То были первые дни, когда во Фландрии проснулась весна. Из палаты сумасшедшего дома (приюта настоящих сумасшедших, куда меня теперь поместили) сквозь толстые стекла окон, сквозь железные решетки я часто наблюдал, как заходящее солнце обрисовывает четкий профиль карниза. Мелкая золотая пыльца покрывала луга, а за ними, вдали, — немая линия города, прерываемая кое-где готическими башнями. И так каждый вечер, перед тем как лечь спать, я приветствовал весну из места моего заточения. И в один из этих вечеров я узнал: Русского убили. И тогда мне показалось, что золотая пыльца, которая обволакивала город, возносится, как пламя кровавой жертвы. Когда же?.. Мне верилось, что алые, как кровь, отблески заката доносят да меня его последний привет. Я сомкнул ресницы и долго оставался без всяких мыслей: в Тот вечер я не желал увидеть, как наступит следующий. Потом, открыв глаза, увидел, что за окном стемнело. Палату наполняли спертый воздух и глухое дыхание безумцев, за день утомленных своими бреднями. Утопая головой в подушке, я следил, как вокруг электрической лампы в бледном и холодном свете носятся мотыльки. Острая сладость, сладость мученичества — его мученичества — скручивала мои нервы. Тревожная, склоненная над краем печи бородатая голова писала. Перо, бегая по бумаге, скрипело лихорадочно. Зачем уходил он спасать других людей? Его портрет — портрет преступника, безумного, непреклонного в своем благородстве, голова, которую он носил прямо, с достоинством, свойственным животному[17]
, — это Другой. Улыбка. Образ улыбки, написанной по памяти. Голова девушки д’Эсте[18]. А дальше — головы русских крестьян, все бородатые, головы, головы, и сноваголовы……………………………………………………………………………………………..
В Бельгии закон не разрешает выдавать политических преступников; зато там исполняют свое служение «Братья христианской любви».
Прогулка на трамвае в Америку и обратно
Острая прелюдия неслышной симфонии, дрожащая скрипка с электрической струной, трамвай, что мчит по линии в железное небо провисших проводов, а вокруг белая громада города возвышается словно сон, словно размноженный мираж огромных царственно-варварских зданий и угасших электрических диадем.
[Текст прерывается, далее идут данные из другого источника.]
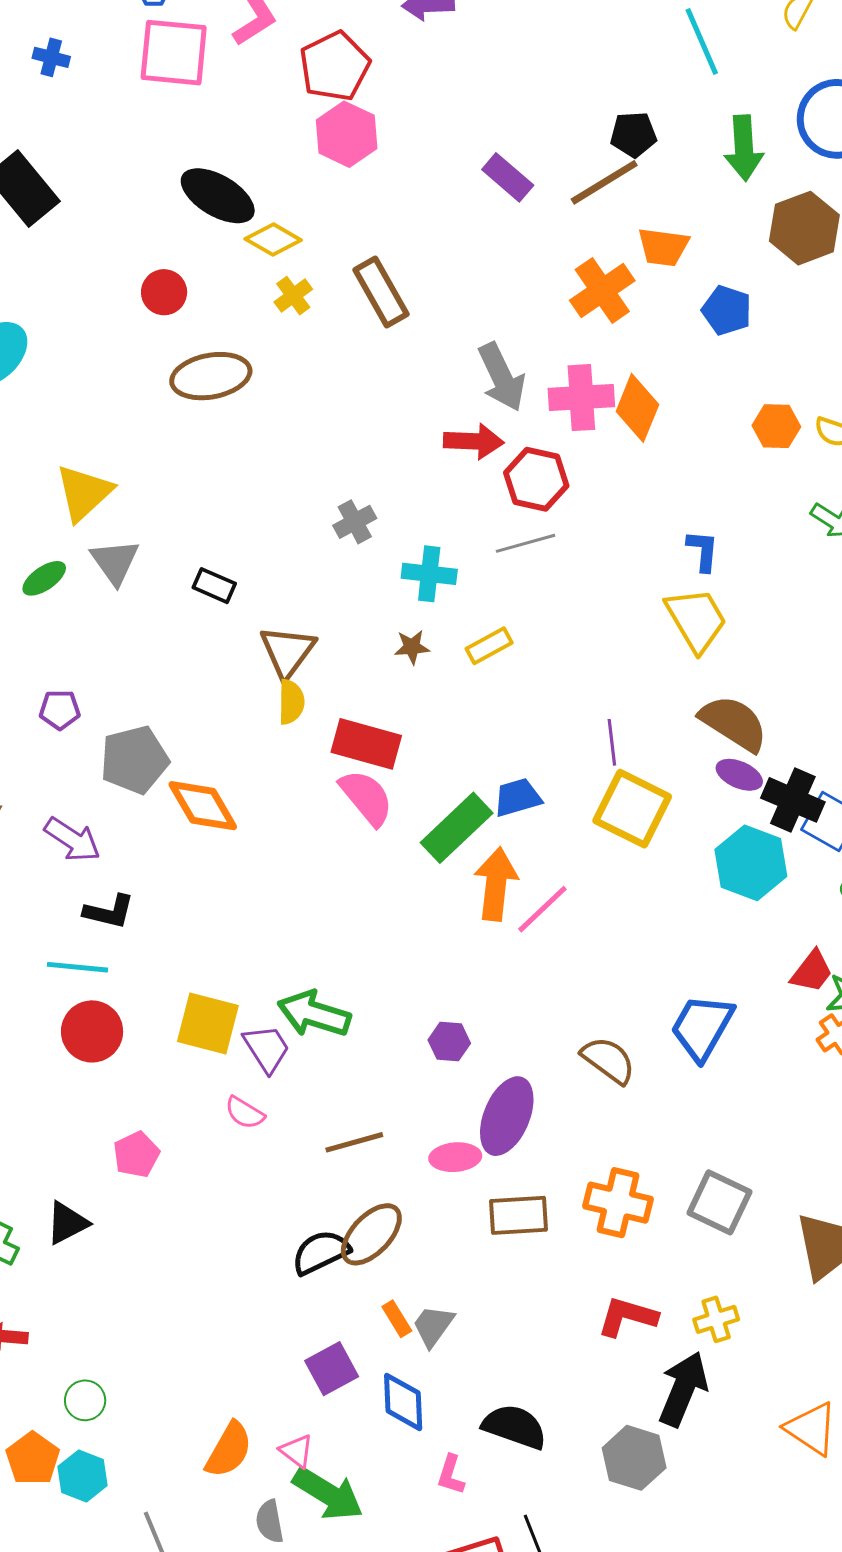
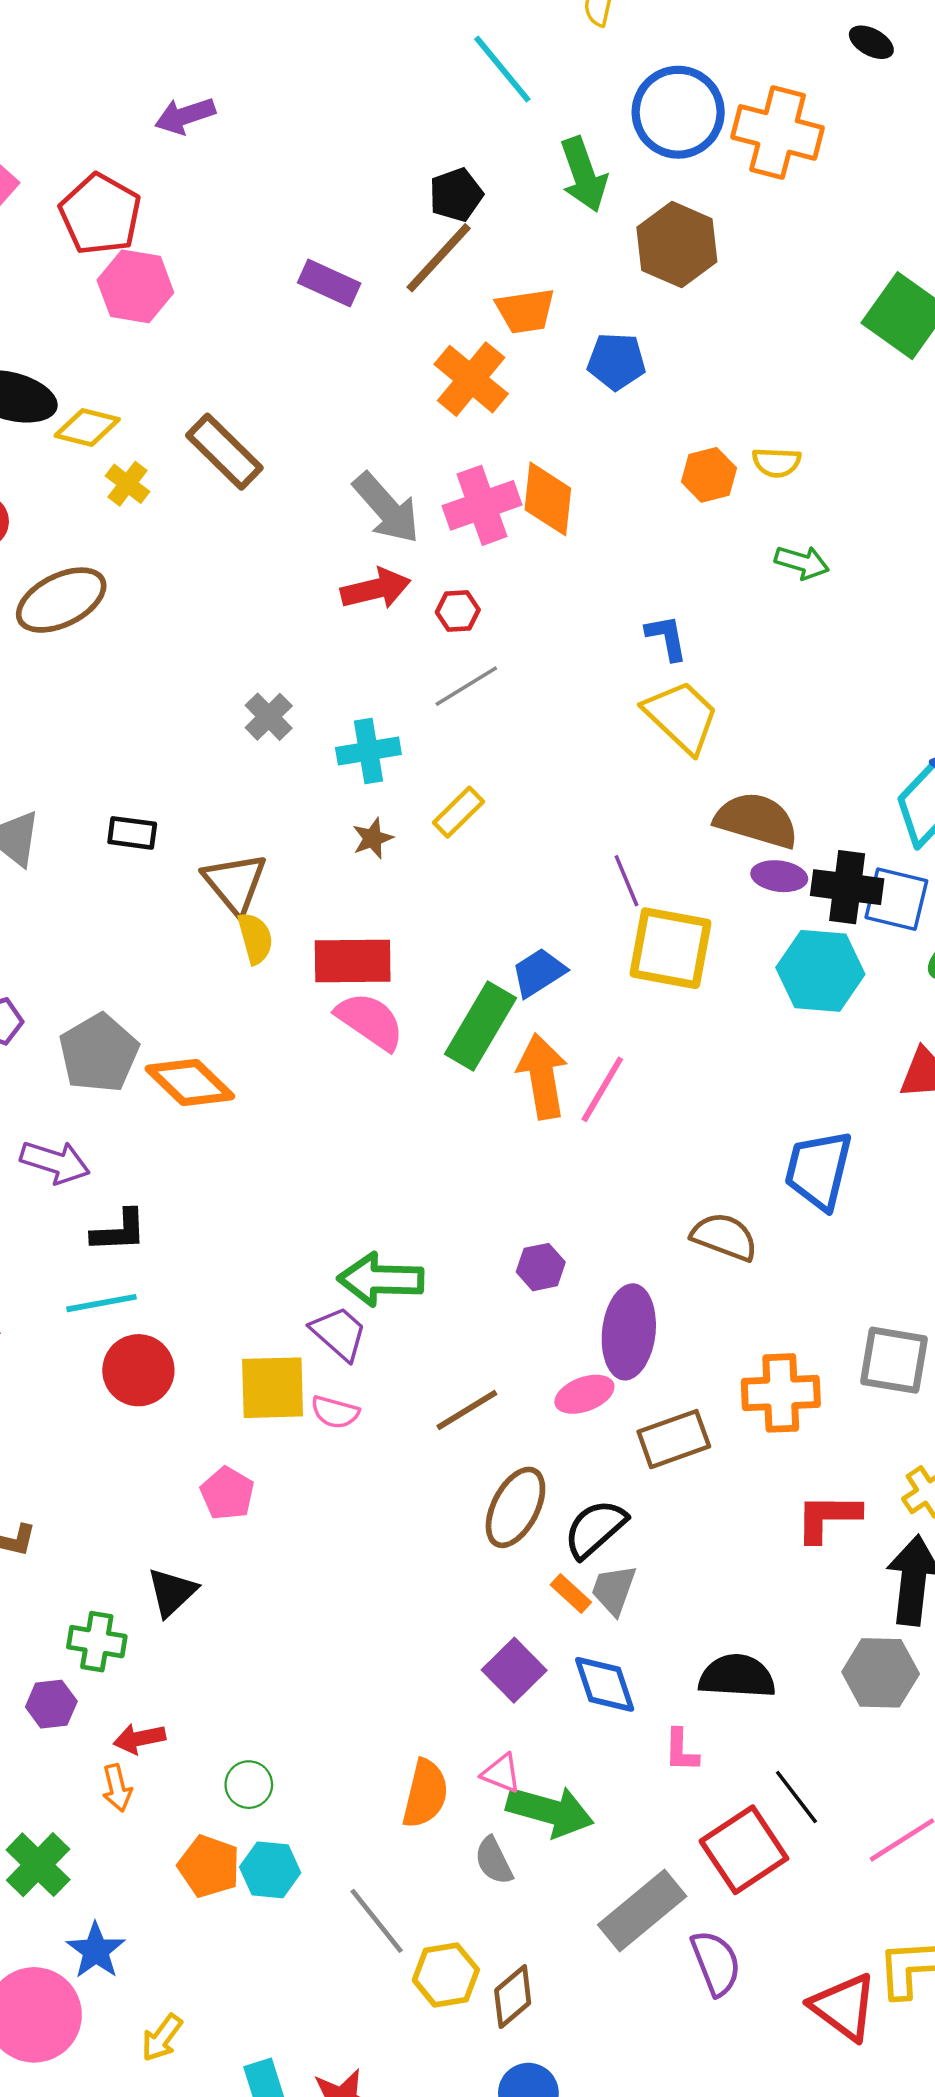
red hexagon: (536, 479) -> (458, 611), size x0.6
yellow square: (208, 1023) -> (273, 1388), moved
black semicircle: (321, 1252) -> (595, 1529), moved

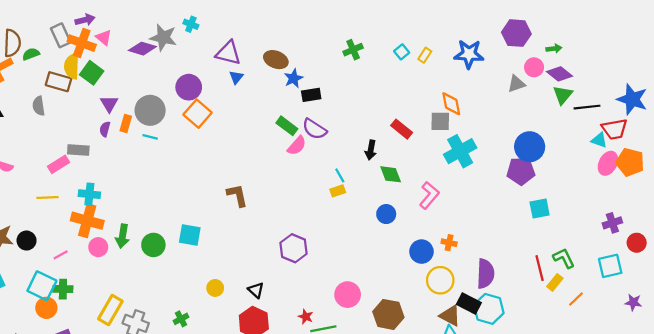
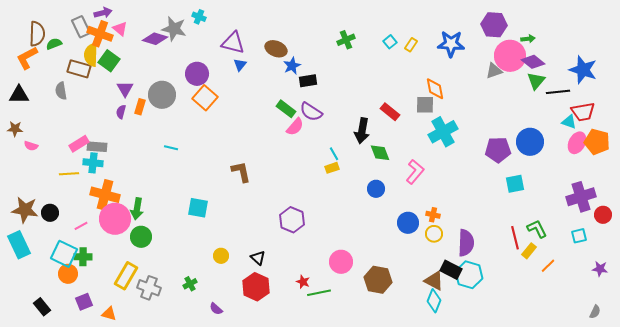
pink circle: (534, 67) -> (510, 56), size x1.8
blue star: (632, 99) -> (583, 70), moved
cyan line: (150, 137) -> (171, 148), moved
blue circle: (530, 147) -> (530, 142), moved
gray rectangle: (78, 150) -> (97, 147), moved
black arrow: (371, 150) -> (362, 131), size x1.4
cyan cross: (89, 194) -> (93, 163), moved
purple cross: (612, 223) -> (581, 197), size x1.6
green circle: (153, 245) -> (141, 237), moved
pink circle: (98, 247) -> (115, 219), size x1.8
cyan square: (610, 266) -> (579, 236), size x0.7
yellow circle: (440, 280) -> (434, 234), moved, size x0.7

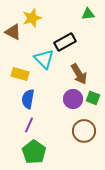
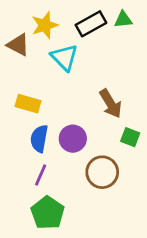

Я движусь вместе с прелюдией, что дрожит, замолкает, вновь начинается, усиливается, и вот вволю разливается по площади перед молом, в гуще кораблей и повозок. Мощные кубы города разбросаны вдоль залива, как бесчисленные кубики света, перемежаемые полосками синевы, а море за клещами подъемных кранов, подобно реке, бежит молча, давясь беззвучными всхлипами, быстро бежит к вечности моря, которое мечется вдали, затевая заговор, чтобы прорвать линию горизонта.
Но вот, пока море трепетало в своем скором беге, мне почудилось, что город исчез. На взлетающей вверх корме я уже уносился далеко, в водяную круговерть. Мол и люди на берегу исчезли, растаяв, как туман. Сгущался невероятный морской запах. В стороне высился погашенный маяк. Клокотанье моря немилосердно заглушало все вокруг. Сильные удары в борта смешивались со стуком моего сердца, и отовсюду изнутри поднималась ноющая ломота, будто я заболевал чумой. Я вслушивался в клокотанье воды. По временам оно казалось музыкальным, но затем все обрушивалось в бездну грохота; и земля, и свет рвались в клочья, теряя свой смысл. Помню, как нравился мне звук глухого шлепка, когда корабль носом погружается в волну, и она подхватывает его и несколько мгновений держит на весу, а потом легко подбрасывает вверх, и судно, как дом во власти землетрясения, раскачивается так, что приходишь в ужас; вот, оно делает усилие, сопротивляясь могучему морю, — и снова принимается оркестрировать в воздухе мачтами, словно дирижерскими палочками, насмешливую мелодию, что не слышна, а лишь угадывается ударами отчаянной пляски, от которых сотрясается все!